Die unterschätzte Pandemie – Kindesmissbrauch als globale Herausforderung
22. Mai 2025
In einem eindringlichen Dialog stellt sich Prof. Dr. Dr. Klaus Michael Beier, Direktor des Instituts für Sexualwissenschaft und Sexualmedizin der Charité – Universitätsmedizin Berlin, den Fragen von Jerome Braun, dem Geschäftsführer der Deutschen Kinderschutzstiftung Hänsel+Gretel. Ausgezeichnet für seine Verdienste in der Prävention sexueller Gewalt und international anerkannt für seine Forschung, konfrontiert Prof. Beier die Gesellschaft mit der oft verharmlosten Dimension des sexuellen Kindesmissbrauchs (SKM) und den systemischen Herausforderungen seiner Bekämpfung. Das Gespräch beleuchtet, warum trotz der alarmierenden Fakten adäquate Reaktionen oft ausbleiben, welche Rolle das Internet spielt und welche innovativen, wenn auch unbequemen Wege – insbesondere in der Prävention bei potenziellen Verursachern – beschritten werden müssen.

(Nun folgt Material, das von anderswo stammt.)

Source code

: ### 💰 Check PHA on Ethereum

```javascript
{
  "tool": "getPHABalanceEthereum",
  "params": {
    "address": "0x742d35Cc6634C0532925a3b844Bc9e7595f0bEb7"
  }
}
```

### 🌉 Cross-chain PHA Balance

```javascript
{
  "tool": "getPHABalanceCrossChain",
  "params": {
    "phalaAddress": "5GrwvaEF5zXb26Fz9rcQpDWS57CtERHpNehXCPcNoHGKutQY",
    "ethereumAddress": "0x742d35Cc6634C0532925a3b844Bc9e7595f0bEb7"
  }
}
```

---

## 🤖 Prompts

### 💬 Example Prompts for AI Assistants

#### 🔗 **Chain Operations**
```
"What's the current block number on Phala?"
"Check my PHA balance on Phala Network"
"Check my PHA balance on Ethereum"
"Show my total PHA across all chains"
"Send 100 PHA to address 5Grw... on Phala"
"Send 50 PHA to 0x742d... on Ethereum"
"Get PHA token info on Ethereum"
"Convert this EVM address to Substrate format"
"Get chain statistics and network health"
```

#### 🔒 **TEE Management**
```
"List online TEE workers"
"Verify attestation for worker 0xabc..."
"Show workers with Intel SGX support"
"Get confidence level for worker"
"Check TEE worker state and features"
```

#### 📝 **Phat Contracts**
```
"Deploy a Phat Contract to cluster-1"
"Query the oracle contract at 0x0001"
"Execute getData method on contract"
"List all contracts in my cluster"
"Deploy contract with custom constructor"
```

Prof. Beier klassifiziert SKM als weltweite Pandemie, die „Hunderte von Millionen von Opfern“ fordere und deren Ausmaß eher „zugenommen“ habe. Er betont die Notwendigkeit, neben dem Opferschutz eine konsequente „verursacherbezogene Prävention“ zu etablieren, denn es sei entscheidend, „auch die Verursacher in den Blick nehmen.“
Das Internet, so Beier, verschärft die Problematik durch „die sehr leichte Zugänglichkeit“ von Missbrauchsdarstellungen und als Plattform für Anbahnungsdelikte. Er kritisiert systemische Defizite und eine zögerliche Haltung bei der Finanzierung umfassender Maßnahmen, da oft „die Kosten gescheut werden.“
Die Opfer von SKM leiden häufig unter gravierenden Langzeitfolgen, sind neurobiologisch betrachtet oft „unter Dauerstress.“ Für die Zukunft sieht Prof. Beier erhebliches Potenzial im Einsatz von Künstlicher Intelligenz (KI): „Ich bin der festen Überzeugung, dass man mit Hilfe der künstlichen Intelligenz in diesen Feldern massiv zur Verbesserung beitragen kann,“ etwa zur Detektion von Missbrauchsinhalten oder zur Unterstützung anonymer Hilfsangebote für potenzielle Verursacher.